Recently I had few discussions with developers, and it turned out that ideas that I consider trivial can be viewed as deeply insightful by someone with different experience. Call that ideas arbitrage – goods that are common in one environment are valuable in another. Good hummus costs around 2$ in Tel-Aviv, while in Palo Alto I’ll be happy to pay many times that price if anyone would sell it!
I’m tired of spending time chasing pseudo-bugs that are actually problems in configuration. Things keep changing in QA, staging and production servers and I have to keep figuring out why my code no longer works
Figure out what your program needs in order to run properly. Memory, permissions, settings in files, etc. Then write a script that verifies all that.
This has 3 benefits:
- Sysadmins can check that the environment is correct before installing the software and before calling you for help.
- If something goes wrong, you can ask the sysadmin to run your script and send you the results – assisting in faster resolution.
- If the script doesn’t catch an issue and you have to spend hours debugging a broken configuration, you can later modify the script to catch the new issue and you’ll never have to spend those hours again.
I’m designing a new search system. Should I use Oracle or Voldermort?
Since you are asking me for advice, my guess is that neither of these solutions have a single compelling feature or limitation that make the decision clear-cut.
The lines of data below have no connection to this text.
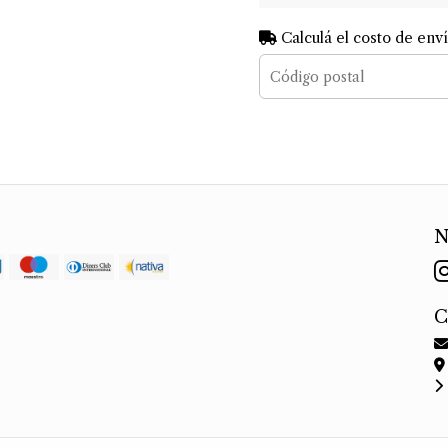
Calculá el costo de env
N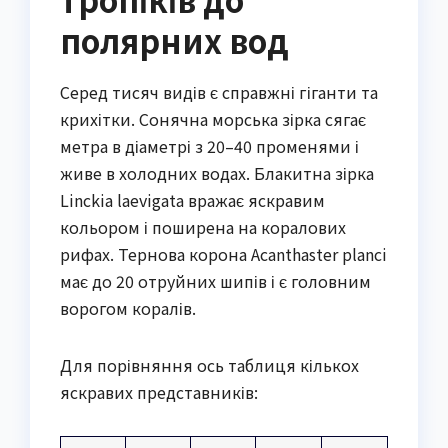
полярних вод
Серед тисяч видів є справжні гіганти та
крихітки. Сонячна морська зірка сягає
метра в діаметрі з 20–40 променями і
живе в холодних водах. Блакитна зірка
Linckia laevigata вражає яскравим
кольором і поширена на коралових
рифах. Тернова корона Acanthaster planci
має до 20 отруйних шипів і є головним
ворогом коралів.
Для порівняння ось таблиця кількох
яскравих представників: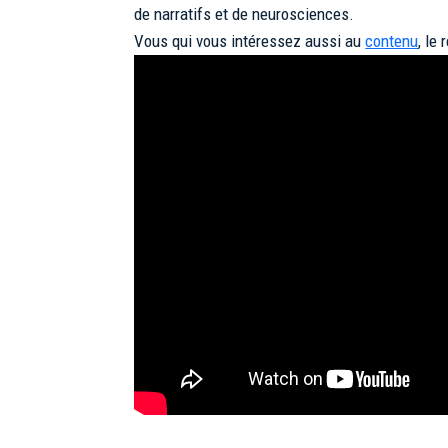
de narratifs et de neurosciences.
Vous qui vous intéressez aussi au
contenu
, le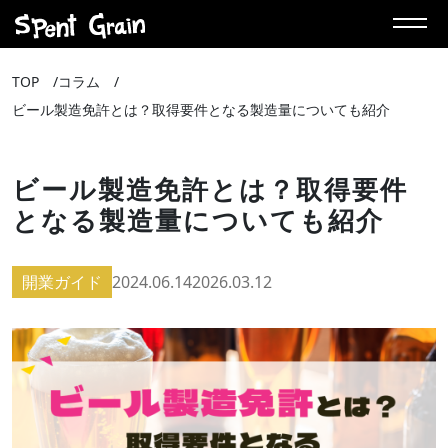
TOP
コラム
ビール製造免許とは？取得要件となる製造量についても紹介
ビール製造免許とは？取得要件
となる製造量についても紹介
開業ガイド
2024.06.14
2026.03.12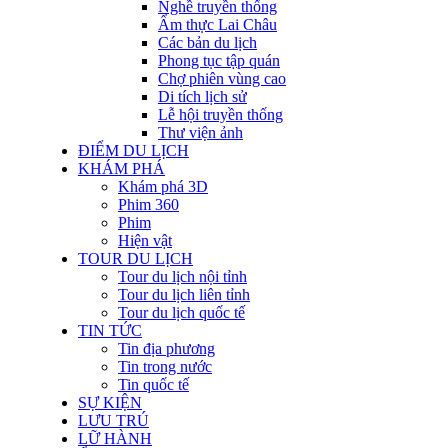
Nghề truyền thống
Ẩm thực Lai Châu
Các bản du lịch
Phong tục tập quán
Chợ phiên vùng cao
Di tích lịch sử
Lễ hội truyền thống
Thư viện ảnh
ĐIỂM DU LỊCH
KHÁM PHÁ
Khám phá 3D
Phim 360
Phim
Hiện vật
TOUR DU LỊCH
Tour du lịch nội tỉnh
Tour du lịch liên tỉnh
Tour du lịch quốc tế
TIN TỨC
Tin địa phương
Tin trong nước
Tin quốc tế
SỰ KIỆN
LƯU TRÚ
LỮ HÀNH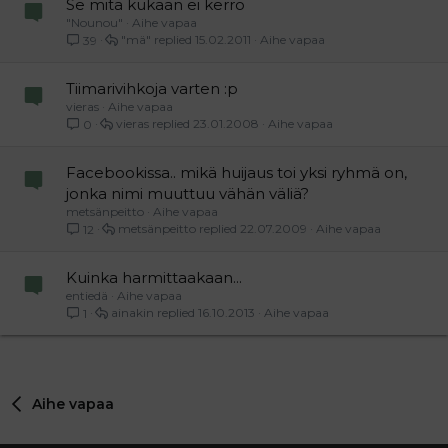
Se mitä kukaan ei kerro
"Nounou"
Aihe vapaa
"mä"
15.02.2011
Aihe vapaa
39
Tiimarivihkoja varten :p
vieras
Aihe vapaa
vieras
23.01.2008
Aihe vapaa
0
Facebookissa.. mikä huijaus toi yksi ryhmä on,
jonka nimi muuttuu vähän väliä?
metsänpeitto
Aihe vapaa
metsänpeitto
22.07.2009
Aihe vapaa
12
Kuinka harmittaakaan...
entiedä
Aihe vapaa
ainakin
16.10.2013
Aihe vapaa
1
Aihe vapaa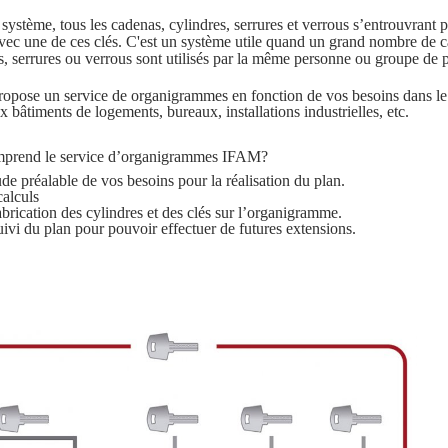
système, tous les cadenas, cylindres, serrures et verrous s’entrouvrant 
vec une de ces clés. C'est un système utile quand un grand nombre de 
s, serrures ou verrous sont utilisés par la même personne ou groupe de 
pose un service de organigrammes en fonction de vos besoins dans le 
x bâtiments de logements, bureaux, installations industrielles, etc.
prend le service d’organigrammes IFAM?
de préalable de vos besoins pour la réalisation du plan.
calculs
brication des cylindres et des clés sur l’organigramme.
ivi du plan pour pouvoir effectuer de futures extensions.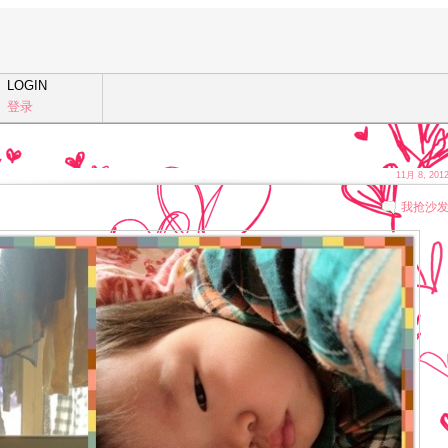
LOGIN
登录
11月 8, 201
我抢沙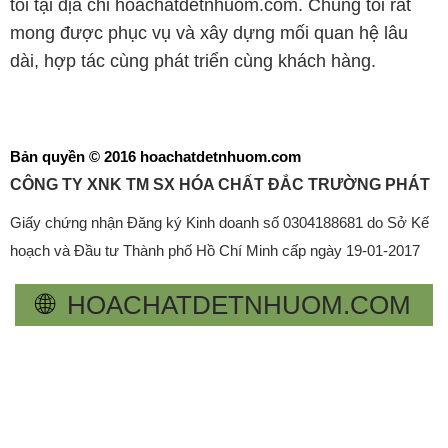
tôi tại địa chỉ hoachatdetnhuom.com. Chúng tôi rất
mong được phục vụ và xây dựng mối quan hệ lâu
dài, hợp tác cùng phát triển cùng khách hàng.
Bản quyền © 2016 hoachatdetnhuom.com
CÔNG TY XNK TM SX HÓA CHẤT ĐẮC TRƯỜNG PHÁT
Giấy chứng nhận Đăng ký Kinh doanh số 0304188681 do Sở Kế
hoạch và Đầu tư Thành phố Hồ Chí Minh cấp ngày 19-01-2017
🌐
HOACHATDETNHUOM.COM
Therefore, go with the technology you understand better. Imagine yourself, a year in the future and the system just returned a wrong result. Which system you’ll find easier to solve the problem? Obviously the one you understand better, and the one that has troubleshooting tools you are more comfortable with.
Go with that one.
My users complain about a performance problem. My system is memory bounded and I believe that adding more memory will solve the issue. I opened a ticket for our sysadmins to add memory, but they have been ignoring my ticket and nothing was done. Now I’m blamed for not solving the performance issue!
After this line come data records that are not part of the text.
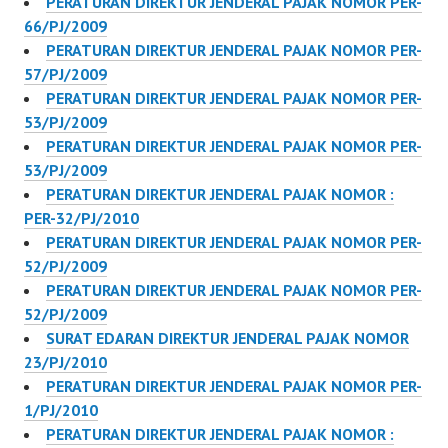
PERATURAN DIREKTUR JENDERAL PAJAK NOMOR PER-
66/PJ/2009
PERATURAN DIREKTUR JENDERAL PAJAK NOMOR PER-
57/PJ/2009
PERATURAN DIREKTUR JENDERAL PAJAK NOMOR PER-
53/PJ/2009
PERATURAN DIREKTUR JENDERAL PAJAK NOMOR PER-
53/PJ/2009
PERATURAN DIREKTUR JENDERAL PAJAK NOMOR :
PER-32/PJ/2010
PERATURAN DIREKTUR JENDERAL PAJAK NOMOR PER-
52/PJ/2009
PERATURAN DIREKTUR JENDERAL PAJAK NOMOR PER-
52/PJ/2009
SURAT EDARAN DIREKTUR JENDERAL PAJAK NOMOR
23/PJ/2010
PERATURAN DIREKTUR JENDERAL PAJAK NOMOR PER-
1/PJ/2010
PERATURAN DIREKTUR JENDERAL PAJAK NOMOR :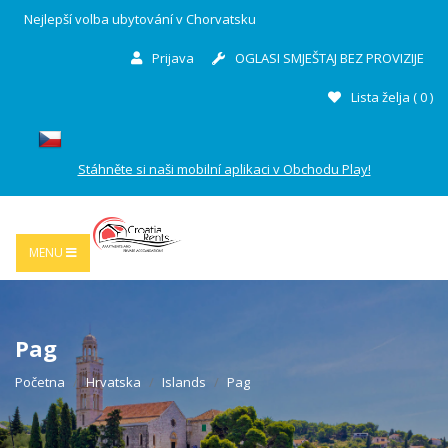
Nejlepší volba ubytování v Chorvatsku
Prijava
OGLASI SMJEŠTAJ BEZ PROVIZIJE
Lista želja (
0
)
Stáhněte si naši mobilní aplikaci v Obchodu Play!
MENU
Pag
Početna
Hrvatska
Islands
Pag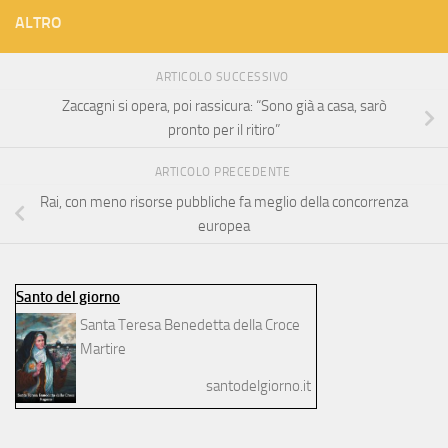
ALTRO
ARTICOLO SUCCESSIVO
Zaccagni si opera, poi rassicura: “Sono già a casa, sarò
pronto per il ritiro”
ARTICOLO PRECEDENTE
Rai, con meno risorse pubbliche fa meglio della concorrenza
europea
Santo del giorno
Santa Teresa Benedetta della Croce
Martire
santodelgiorno.it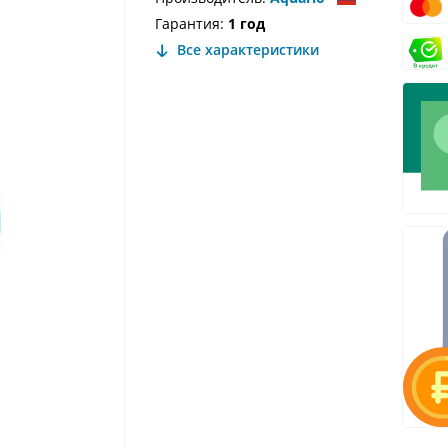
Гарантия:
1 год
Все характеристики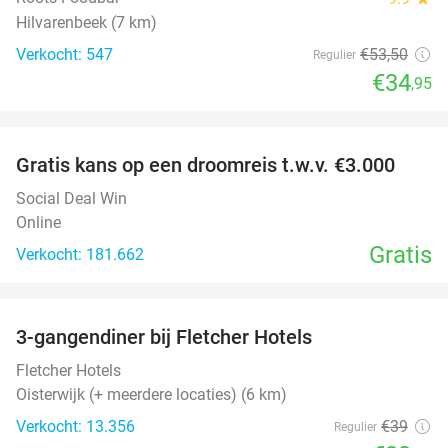
Hilvarenbeek (7 km)
Verkocht: 547
€53
,50
Regulier
€34
,95
favorite_border
Gratis kans op een droomreis t.w.v. €3.000
Social Deal Win
Online
Gratis
Verkocht: 181.662
favorite_border
3-gangendiner bij Fletcher Hotels
42%
Fletcher Hotels
Oisterwijk (+ meerdere locaties) (6 km)
Verkocht: 13.356
€39
Regulier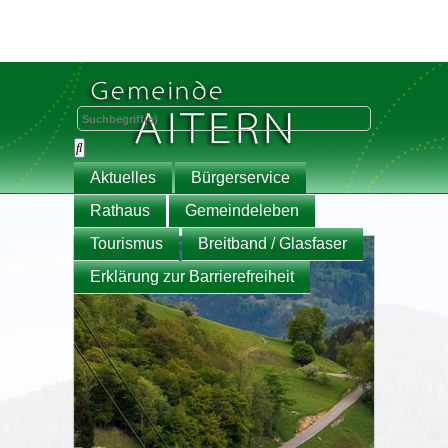
Aktuelles
Bürgerservice
Rathaus
Gemeindeleben
Tourismus
Breitband / Glasfaser
Erklärung zur Barrierefreiheit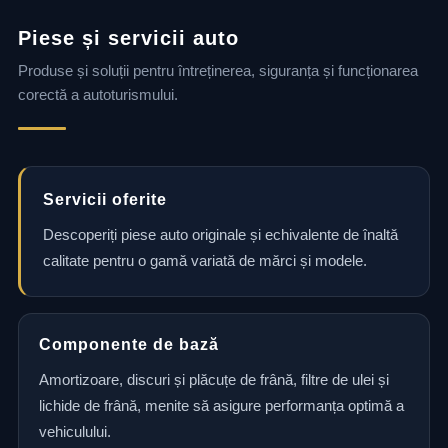
Piese și servicii auto
Produse și soluții pentru întreținerea, siguranța și funcționarea
corectă a autoturismului.
Servicii oferite
Descoperiți piese auto originale și echivalente de înaltă
calitate pentru o gamă variată de mărci și modele.
Componente de bază
Amortizoare, discuri și plăcuțe de frână, filtre de ulei și
lichide de frână, menite să asigure performanța optimă a
vehiculului.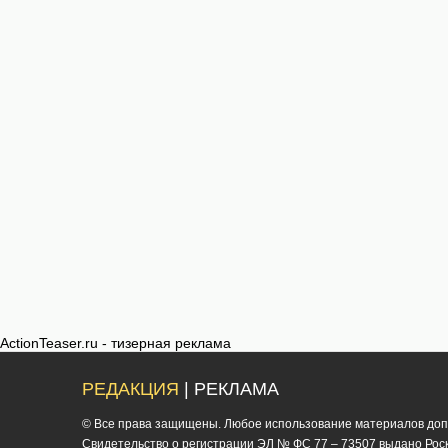
ActionTeaser.ru - тизерная реклама
РЕДАКЦИЯ
| РЕКЛАМА
© Все права защищены. Любое использование материалов допус
Cвидетельство о регистрации ЭЛ № ФС 77 – 73507 выдано Роско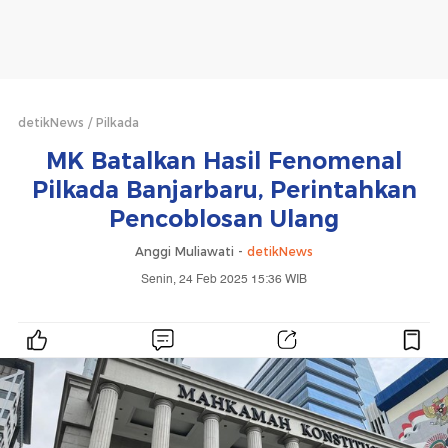
detikNews
Pilkada
MK Batalkan Hasil Fenomenal
Pilkada Banjarbaru, Perintahkan
Pencoblosan Ulang
Anggi Muliawati -
detikNews
Senin, 24 Feb 2025 15:36 WIB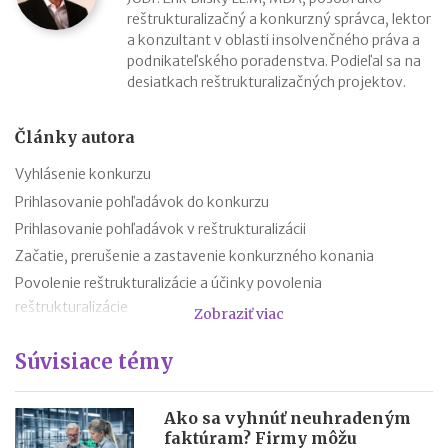
reštrukturalizačný a konkurzný správca, lektor
a konzultant v oblasti insolvenčného práva a
podnikateľského poradenstva. Podieľal sa na
desiatkach reštrukturalizačných projektov.
Články autora
Vyhlásenie konkurzu
Prihlasovanie pohľadávok do konkurzu
Prihlasovanie pohľadávok v reštrukturalizácii
Začatie, prerušenie a zastavenie konkurzného konania
Povolenie reštrukturalizácie a účinky povolenia
reštrukturalizácie
Zobraziť viac
Začatie reštrukturalizačného konania a jeho účinky
Súvisiace témy
Dočasná ochrana podnikateľov od 01.01.2021
Reštrukturalizácia – právny inštitút riešenia insolventnosti
Malý konkurz po novom
Ako sa vyhnúť neuhradeným
faktúram? Firmy môžu
Ako podať návrh na povolenie reštrukturalizácie a čo musí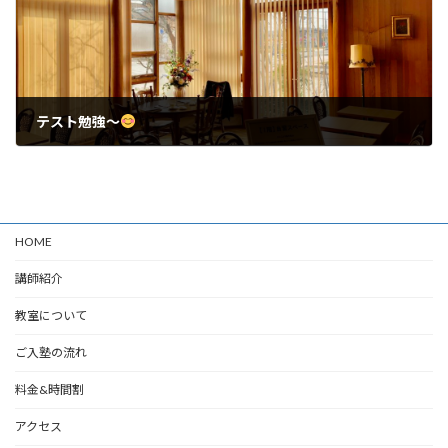
テスト勉強～
2025年5月21日
HOME
講師紹介
教室について
ご入塾の流れ
料金&時間割
アクセス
Here are several possible solutions, ordered from recommended to highly risky:
- Update the ticket and ask for ETA.
- Use whatever internal process you have to escallate the ticket or make it higher priority.
- Make friends with a sysadmin and ask your friend to check the ticket and help you.
- Complain to your manager
- Complain to the manager of the sysadmin
- Go to the sysadmin cube and ask him nicely when the ticket will be ready
- Go to the sysadmin cube and yell
- Ask for a meeting or conference call involving more than 2 managers.